7.23 MCATs. Suppose that scores on the biological sciences section of the Medical College Admissions Test (MCAT) are Normally distributed with a mean of 9.2 and standard deviation of 2.2. Successful applicants to become medical students had a mean score of 10.8 on this portion of the test. What percentage of applicants had a score of 10.8 or greater?

______________

^a This includes those that are up to 8.9999… years of age.

^b μ and σ are the parameters of the distribution.

^c WAIS “IQ” scores follow a bell curve, but it is not necessarily true that “intelligence” has a Normal distribution; what we call intelligence is not likely to be captured by a single test score.

^d It may also be defined as the period between the last menstrual period to delivery.

^e Mittendorf, R., Williams, M. A., Berkey, C. S., & Cotter, P. F. (1990). The length of uncomplicated human gestation. Obstetrics & Gynecology, 75(6), 929–932; Durham, J. (2002). Calculating due dates and the impact of mistaken estimates of gestational age. Retrieved February 2006 from http://transitiontoparenthood.com/ttp/birthed/duedatespaper.htm.

^f Elveback, L. R., Guillier, C. L., & Keating, F. R., Jr. (1970). Health, normality, and the ghost of Gauss. JAMA, 211(1), 69–75.

^g We will work on the natural log scale (base e) unless otherwise specified.

^h Sibley, P. E. C. (2001).

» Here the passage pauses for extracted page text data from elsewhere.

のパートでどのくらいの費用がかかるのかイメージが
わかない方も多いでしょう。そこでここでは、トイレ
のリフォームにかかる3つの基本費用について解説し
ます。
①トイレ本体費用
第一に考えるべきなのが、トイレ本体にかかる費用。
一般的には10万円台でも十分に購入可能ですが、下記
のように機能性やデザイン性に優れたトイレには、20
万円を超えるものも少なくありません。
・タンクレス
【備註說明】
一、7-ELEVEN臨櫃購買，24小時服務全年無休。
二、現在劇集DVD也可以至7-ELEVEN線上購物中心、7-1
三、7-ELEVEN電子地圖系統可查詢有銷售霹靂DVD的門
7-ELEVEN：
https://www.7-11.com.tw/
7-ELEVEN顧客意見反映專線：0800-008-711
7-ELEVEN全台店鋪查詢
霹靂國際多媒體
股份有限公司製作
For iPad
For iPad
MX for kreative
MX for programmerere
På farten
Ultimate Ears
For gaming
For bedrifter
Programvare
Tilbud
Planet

Reference range analysis—Lessons from PSA. Retrieved December 10, 2005, from www.dpcweb.com/documents/news&views/tech_reports_pdfs/zb204-a.pdf5700.

ⁱ Low levels of PSA are of no health concern.

^j United States Growth Charts. Retrieved February 24, 2006, from www.cdc.gov/nchs/about/major/nhanes/growthcharts/zscore/zscore.htm. Values have been rounded and fit to a Normal distribution.

^k It makes no difference whether we state this probability as Pr(X ≤ 41) or Pr(X < 41) because Pr(X = 41) = 0. See Section 5.4.

^l Dusheiko, S. D. (1973). [The pathologic anatomy of Alzheimer’s disease]. Zhurnal nevropatologii i psikhiatrii imeni S.S. Korsakova, 73(7), 1047–1052.